Ford paved the way for other practitioners of the genre. Howard Hawks didn't actually make many westerns but two of them, Red River and Rio Bravo, are classics boasting a positively Shakespearean grandeur. And when John Ford saw John Wayne's performance in Red River he is said to have remarked "I didn't know the big son of a bitch could act!".
The films of John Ford inspired directors near and far. In High Noon, Fred Zinnemann and writers Stanley Kramer and Carl Foreman turned a simple tale of a sheriff who confronts a gang of outlaws into an allegory for the McCarthy witch-hunts. And in George Stevens' Shane (1953), Alan Ladd played a tired gunfighter who knows he's fast becoming an anachronism as law and order spreads west.
Meanwhile, in Japan, the Hollywood westerns had inspired Akira Kurosawa to incorporate the genre's swagger and broad morality into samurai films like The Seven Samurai and Yojimbo.
Those films in turn inspired young directors elsewhere: back in Hollywood John Sturges turned The Seven Samurai into The Magnificent Seven, while Yojimbo would form the basis for Sergio Leone's A Fistful of Dollars.
Made on location in southern Spain on a shoestring budget, Fistful of Dollars was the first of the spaghetti westerns, and took an entirely new take on the genre.
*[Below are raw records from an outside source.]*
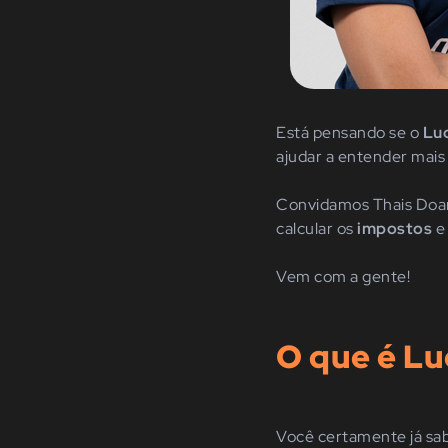
Está pensando se o
Lu
ajudar a entender mais
Convidamos Thais Doano
calcular os
impostos
e
Vem com a gente!
O que é L
Você certamente já sab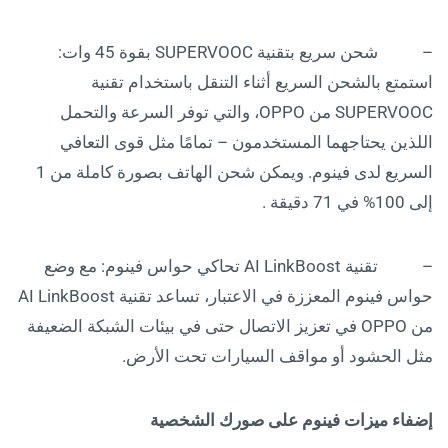
– شحن سريع بتقنية SUPERVOOC بقوة 45 وات:
استمتع بالشحن السريع أثناء التنقل باستخدام تقنية
SUPERVOOC من OPPO، والتي توفر السرعة والتحمل
اللذين يحتاجهما المستخدمون – تمامًا مثل قوى التعافي
السريع لدى فينوم. ويمكن شحن الهاتف بصورة كاملة من 1
إلى 100% في 71 دقيقة .
– تقنية AI LinkBoost تحاكي حواس فينوم: مع وضع
حواس فينوم المعززة في الاعتبار، تساعد تقنية AI LinkBoost
من OPPO في تعزيز الاتصال حتى في بيئات الشبكة الضعيفة
مثل الحشود أو مواقف السيارات تحت الأرض.
إضفاء ميزات فينوم على صورك الشخصية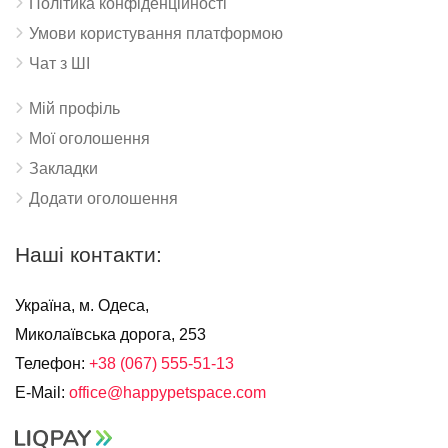
Політика конфіденційності
Умови користування платформою
Чат з ШІ
Мій профіль
Мої оголошення
Закладки
Додати оголошення
Наші контакти:
Україна, м. Одеса,
Миколаївська дорога, 253
Телефон:
+38 (067) 555-51-13
E-Mail:
office@happypetspace.com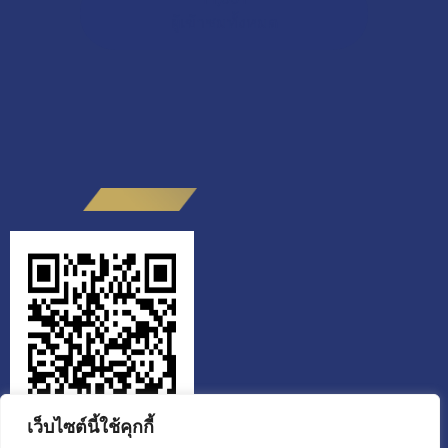
ผู้เข้าชมทั้งหมด
เว็บไซต์นี้ใช้คุกกี้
Gone was the sentiment of the classic westerns, and the settlement of the west was depicted as a greedy and rapacious land grab.
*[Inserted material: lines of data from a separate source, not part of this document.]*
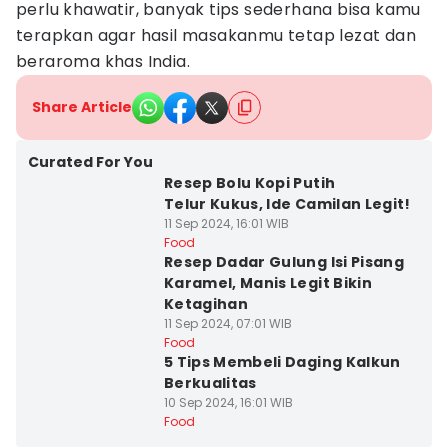
perlu khawatir, banyak tips sederhana bisa kamu
terapkan agar hasil masakanmu tetap lezat dan
beraroma khas India.
Share Article
Curated For You
Resep Bolu Kopi Putih
Telur Kukus, Ide Camilan Legit!
11 Sep 2024, 16:01 WIB
Food
Resep Dadar Gulung Isi Pisang
Karamel, Manis Legit Bikin
Ketagihan
11 Sep 2024, 07:01 WIB
Food
5 Tips Membeli Daging Kalkun
Berkualitas
10 Sep 2024, 16:01 WIB
Food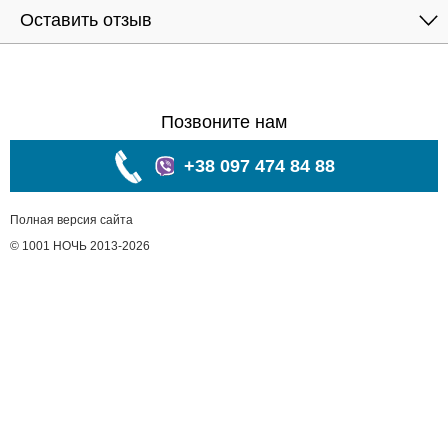
Оставить отзыв
Позвоните нам
+38 097 474 84 88
Полная версия сайта
© 1001 НОЧЬ 2013-2026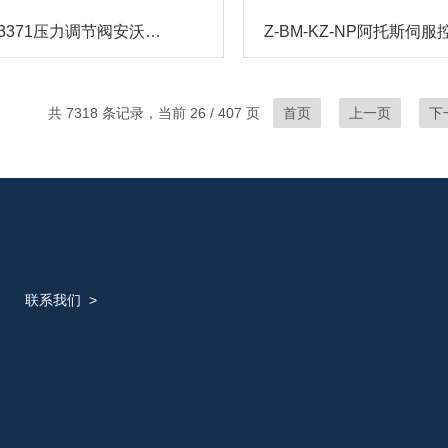
R414003371压力调节阀安沃驰安装与维护
共 7318 条记录，当前 26 / 407 页
首页
上一页
下
联系我们
>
The characters Clint Eastwood played in A Fistful of Dollars, For a Few Dollars More and the operatic Civil War picture The Good, The Bad and The Ugly were heartless mercenaries whom Leone dared you to mistake for heroes. Leone's baroque violence and heavily stylized gunfights both parodied and glorified the western, and his films made former TV actor Clint Eastwood a star.
Eastwood has since made a considerable contribution to the annals of the genre himself.
In The Outlaw Josey Wales he re-examined the American Civil War from the point of view of the defeated South. And his Oscar-winning 1992 film The Unforgiven comprehensively de-glamorised the era of the gunfighters by painting them as drunken morons who often shot each other by accident.
But Clint doesn't make cowboy pictures any more, and the western has once again fallen out of fashion. So we should be grateful to directors like Tarantino and Inarritu who go against the grain to provide us with these rare and precious treats.
Film historians still argue over exactly when the revisionist, or anti-westerns, began to be made, but as early as the 1950s film-makers like Samuel Fuller, Anthony Mann and John Ford were beginning to question the prevailing view of the west's settlement as something noble. Anthony Mann and James Stewart attacked the nonsensical notion of heroic bounty hunting in The Naked Spur, while Ford addressed the mistreatment of Native Americans in his 1956 classic The Searchers, and more fully in Cheyenne Autumn (1964).
The spaghetti westerns of Sergio Leone are undoubtedly revisionist, replacing all the Randolph Scott white-hat nonsense with dark stories of profiteering bounty killers. Robert Altman's McCabe & Mrs Miller (1971) is a bleak anti-western, which upends the conventions of the genre by setting its story in a snowy north-western town and making its hero a cagey coward. Dick Richard's 1972 drama The Culpepper Cattle Co brilliantly exposed the venality and greed of the white settlers. These days, pretty much every western is revisionist, and my favourite of recent times is Andrew Dominik's underrated drama The Assassination of Jesse James by the Coward Robert Ford.